WHAT YOU NEED TO DO: Reproduce the listing below line for line, changing nothing.

[Start of Attachment]

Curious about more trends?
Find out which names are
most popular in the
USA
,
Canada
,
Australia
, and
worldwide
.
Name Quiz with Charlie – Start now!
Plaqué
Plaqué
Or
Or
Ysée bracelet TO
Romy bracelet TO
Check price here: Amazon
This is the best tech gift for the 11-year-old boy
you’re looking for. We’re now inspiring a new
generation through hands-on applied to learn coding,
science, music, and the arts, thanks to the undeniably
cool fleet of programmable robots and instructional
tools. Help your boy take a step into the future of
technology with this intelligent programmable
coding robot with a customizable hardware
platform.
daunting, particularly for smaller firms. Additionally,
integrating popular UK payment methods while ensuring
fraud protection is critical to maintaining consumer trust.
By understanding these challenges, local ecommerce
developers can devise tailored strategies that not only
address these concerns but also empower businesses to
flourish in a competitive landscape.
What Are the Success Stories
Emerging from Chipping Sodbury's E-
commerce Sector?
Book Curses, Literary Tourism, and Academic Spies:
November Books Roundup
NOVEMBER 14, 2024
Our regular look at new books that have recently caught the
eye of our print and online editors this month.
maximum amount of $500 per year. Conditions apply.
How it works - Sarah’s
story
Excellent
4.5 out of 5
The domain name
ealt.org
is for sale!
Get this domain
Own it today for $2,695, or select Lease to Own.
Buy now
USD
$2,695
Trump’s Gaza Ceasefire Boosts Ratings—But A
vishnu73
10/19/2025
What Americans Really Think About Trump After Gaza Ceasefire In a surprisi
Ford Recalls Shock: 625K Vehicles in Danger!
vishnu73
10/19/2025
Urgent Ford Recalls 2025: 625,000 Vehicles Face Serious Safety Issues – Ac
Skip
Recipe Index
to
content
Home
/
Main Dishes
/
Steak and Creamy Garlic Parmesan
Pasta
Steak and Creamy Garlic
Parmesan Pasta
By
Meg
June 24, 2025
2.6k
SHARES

[End of Attachment]

RESULT:
Curious about more trends?
Find out which names are
most popular in the
USA
,
Canada
,
Australia
, and
worldwide
.
Name Quiz with Charlie – Start now!
Plaqué
Plaqué
Or
Or
Ysée bracelet TO
Romy bracelet TO
Check price here: Amazon
This is the best tech gift for the 11-year-old boy
you’re looking for. We’re now inspiring a new
generation through hands-on applied to learn coding,
science, music, and the arts, thanks to the undeniably
cool fleet of programmable robots and instructional
tools. Help your boy take a step into the future of
technology with this intelligent programmable
coding robot with a customizable hardware
platform.
daunting, particularly for smaller firms. Additionally,
integrating popular UK payment methods while ensuring
fraud protection is critical to maintaining consumer trust.
By understanding these challenges, local ecommerce
developers can devise tailored strategies that not only
address these concerns but also empower businesses to
flourish in a competitive landscape.
What Are the Success Stories
Emerging from Chipping Sodbury's E-
commerce Sector?
Book Curses, Literary Tourism, and Academic Spies:
November Books Roundup
NOVEMBER 14, 2024
Our regular look at new books that have recently caught the
eye of our print and online editors this month.
maximum amount of $500 per year. Conditions apply.
How it works - Sarah’s
story
Excellent
4.5 out of 5
The domain name
ealt.org
is for sale!
Get this domain
Own it today for $2,695, or select Lease to Own.
Buy now
USD
$2,695
Trump’s Gaza Ceasefire Boosts Ratings—But A
vishnu73
10/19/2025
What Americans Really Think About Trump After Gaza Ceasefire In a surprisi
Ford Recalls Shock: 625K Vehicles in Danger!
vishnu73
10/19/2025
Urgent Ford Recalls 2025: 625,000 Vehicles Face Serious Safety Issues – Ac
Skip
Recipe Index
to
content
Home
/
Main Dishes
/
Steak and Creamy Garlic Parmesan
Pasta
Steak and Creamy Garlic
Parmesan Pasta
By
Meg
June 24, 2025
2.6k
SHARES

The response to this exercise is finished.